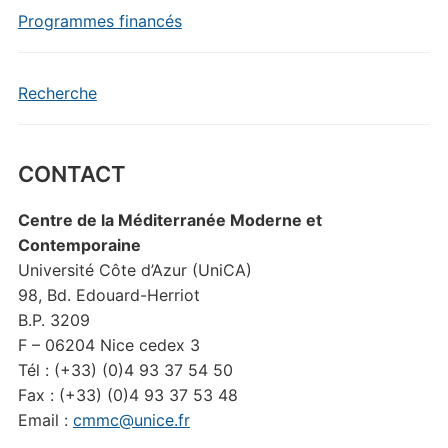
Programmes financés
Recherche
CONTACT
Centre de la Méditerranée Moderne et
Contemporaine
Université Côte d’Azur (UniCA)
98, Bd. Edouard-Herriot
B.P. 3209
F – 06204 Nice cedex 3
Tél : (+33) (0)4 93 37 54 50
Fax : (+33) (0)4 93 37 53 48
Email :
cmmc@unice.fr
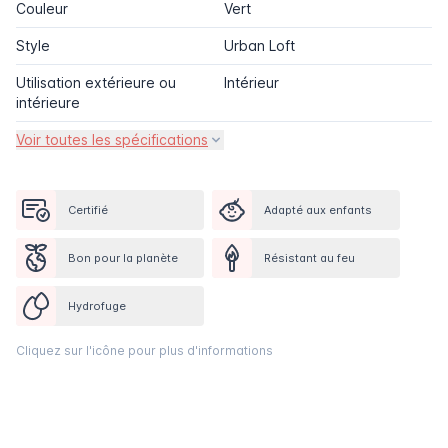
Couleur
Vert
Style
Urban Loft
Utilisation extérieure ou
Intérieur
intérieure
Voir toutes les spécifications
Certifié
Adapté aux enfants
Bon pour la planète
Résistant au feu
Hydrofuge
Cliquez sur l'icône pour plus d'informations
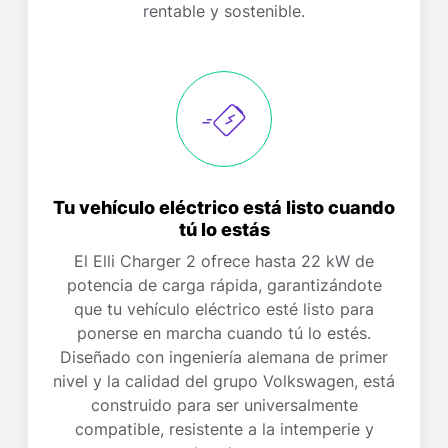
rentable y sostenible.
Tu vehículo eléctrico está listo cuando
tú lo estás
El Elli Charger 2 ofrece hasta 22 kW de
potencia de carga rápida, garantizándote
que tu vehículo eléctrico esté listo para
ponerse en marcha cuando tú lo estés.
Diseñado con ingeniería alemana de primer
nivel y la calidad del grupo Volkswagen, está
construido para ser universalmente
compatible, resistente a la intemperie y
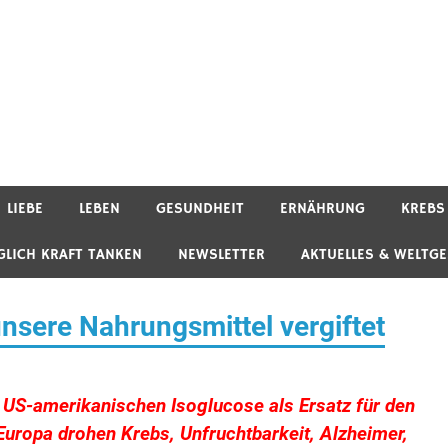
LIEBE
LEBEN
GESUNDHEIT
ERNÄHRUNG
KREBS
GLICH KRAFT TANKEN
NEWSLETTER
AKTUELLES & WELTG
unsere Nahrungsmittel vergiftet
 US-amerikanischen Isoglucose als Ersatz für den
 Europa drohen Krebs, Unfruchtbarkeit, Alzheimer,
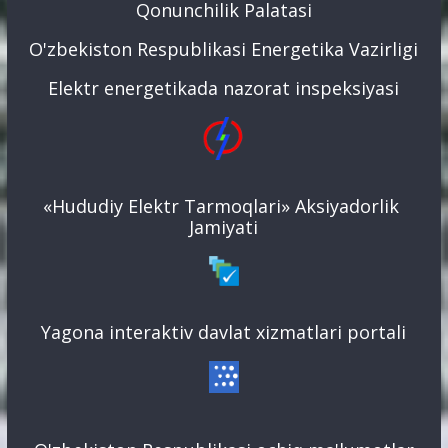
Qonunchilik Palatasi
O'zbekiston Respublikasi Energetika Vazirligi
Elektr energetikada nazorat inspeksiyasi
«Hududiy Elektr Tarmoqlari» Aksiyadorlik
Jamiyati
Yagona interaktiv davlat xizmatlari portali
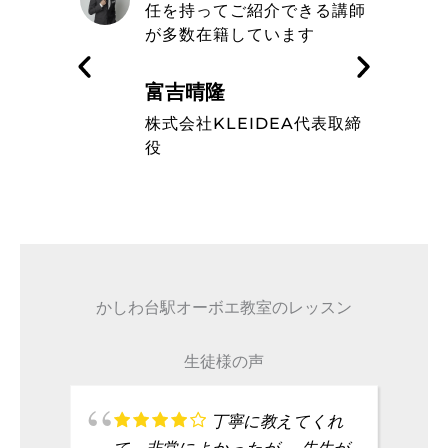
きる講師
エ教室の信念や在籍している
す
ミュージシャンのレベルの高
さを知った
藤波辰爾
A代表取締
タレント
かしわ台駅オーボエ教室のレッスン
生徒様の声
丁寧に教えてくれ
て、非常によかったが、 先生が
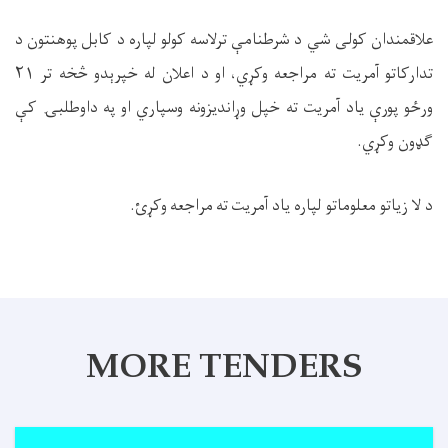
علاقمندان کولی شي د شرطنامې ترلاسه کولو لپاره د کابل پوهنتون د
تدارکاتو آمريت ته مراجعه وکړي، او د اعلان له خپرېدو څخه تر ۲۱
ورځو پورې ياد آمریت ته خپل وړاندیزونه وسپاري او په داوطلبۍ کې
ګډون وکړي.
د لا زیاتو معلوماتو لپاره ياد آمریت ته مراجعه وکړئ.
MORE TENDERS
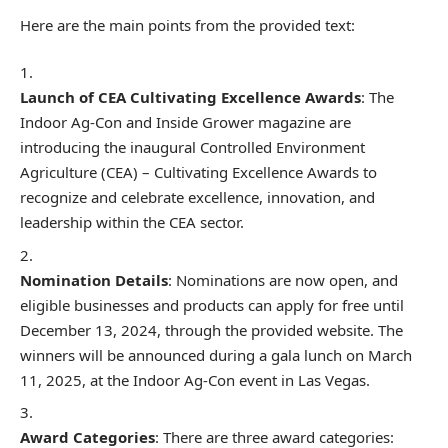
Here are the main points from the provided text:
Launch of CEA Cultivating Excellence Awards
: The
Indoor Ag-Con and Inside Grower magazine are
introducing the inaugural Controlled Environment
Agriculture (CEA) – Cultivating Excellence Awards to
recognize and celebrate excellence, innovation, and
leadership within the CEA sector.
Nomination Details
: Nominations are now open, and
eligible businesses and products can apply for free until
December 13, 2024, through the provided website. The
winners will be announced during a gala lunch on March
11, 2025, at the Indoor Ag-Con event in Las Vegas.
Award Categories
: There are three award categories:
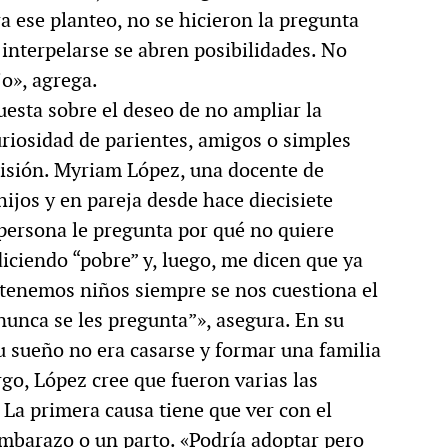
a ese planteo, no se hicieron la pregunta
l interpelarse se abren posibilidades. No
jo», agrega.
uesta sobre el deseo de no ampliar la
uriosidad de parientes, amigos o simples
isión. Myriam López, una docente de
hijos y en pareja desde hace diecisiete
 persona le pregunta por qué no quiere
iciendo “pobre” y, luego, me dicen que ya
 tenemos niños siempre se nos cuestiona el
 nunca se les pregunta”», asegura. En su
u sueño no era casarse y formar una familia
rgo, López cree que fueron varias las
La primera causa tiene que ver con el
embarazo o un parto. «Podría adoptar pero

◆ **BRIEF**:
Output the full listing verbatim, but drop the images.

◆ **RESPONSE**:
Programmes financés
Recherche
CONTACT
Centre de la Méditerranée Moderne et
Contemporaine
Université Côte d’Azur (UniCA)
98, Bd. Edouard-Herriot
B.P. 3209
F – 06204 Nice cedex 3
Tél : (+33) (0)4 93 37 54 50
Fax : (+33) (0)4 93 37 53 48
Email :
cmmc@unice.fr
Couleur
Vert
Style
Urban Loft
Utilisation extérieure ou
Intérieur
intérieure
Voir toutes les spécifications
Certifié
Adapté aux enfants
Bon pour la planète
Résistant au feu
Hydrofuge
Cliquez sur l'icône pour plus d'informations
rentable y sostenible.
Tu vehículo eléctrico está listo cuando
tú lo estás
El Elli Charger 2 ofrece hasta 22 kW de
potencia de carga rápida, garantizándote
que tu vehículo eléctrico esté listo para
ponerse en marcha cuando tú lo estés.
Diseñado con ingeniería alemana de primer
nivel y la calidad del grupo Volkswagen, está
construido para ser universalmente
compatible, resistente a la intemperie y
LIEBE
LEBEN
GESUNDHEIT
ERNÄHRUNG
KREBS
GLICH KRAFT TANKEN
NEWSLETTER
AKTUELLES & WELTG
unsere Nahrungsmittel vergiftet
 US-amerikanischen Isoglucose als Ersatz für den
 Europa drohen Krebs, Unfruchtbarkeit, Alzheimer,
Qonunchilik Palatasi
O'zbekiston Respublikasi Energetika Vazirligi
Elektr energetikada nazorat inspeksiyasi
«Hududiy Elektr Tarmoqlari» Aksiyadorlik
Jamiyati
Yagona interaktiv davlat xizmatlari portali
きる講師
エ教室の信念や在籍している
す
ミュージシャンのレベルの高
さを知った
藤波辰爾
A代表取締
タレント
かしわ台駅オーボエ教室のレッスン
生徒様の声
丁寧に教えてくれ
て、非常によかったが、 先生が
علاقمندان کولی شي د شرطنامې ترلاسه کولو لپاره د کابل پوهنتون د
تدارکاتو آمريت ته مراجعه وکړي، او د اعلان له خپرېدو څخه تر ۲۱
ورځو پورې ياد آمریت ته خپل وړاندیزونه وسپاري او په داوطلبۍ کې
ګډون وکړي.
د لا زیاتو معلوماتو لپاره ياد آمریت ته مراجعه وکړئ.
MORE TENDERS
Here are the main points from the provided text:
Launch of CEA Cultivating Excellence Awards
: The
Indoor Ag-Con and Inside Grower magazine are
introducing the inaugural Controlled Environment
Agriculture (CEA) – Cultivating Excellence Awards to
recognize and celebrate excellence, innovation, and
leadership within the CEA sector.
Nomination Details
: Nominations are now open, and
eligible businesses and products can apply for free until
December 13, 2024, through the provided website. The
winners will be announced during a gala lunch on March
11, 2025, at the Indoor Ag-Con event in Las Vegas.
Award Categories
: There are three award categories:
a ese planteo, no se hicieron la pregunta
l interpelarse se abren posibilidades. No
jo», agrega.
uesta sobre el deseo de no ampliar la
uriosidad de parientes, amigos o simples
isión. Myriam López, una docente de
hijos y en pareja desde hace diecisiete
 persona le pregunta por qué no quiere
iciendo “pobre” y, luego, me dicen que ya
 tenemos niños siempre se nos cuestiona el
 nunca se les pregunta”», asegura. En su
u sueño no era casarse y formar una familia
rgo, López cree que fueron varias las
La primera causa tiene que ver con el
embarazo o un parto. «Podría adoptar pero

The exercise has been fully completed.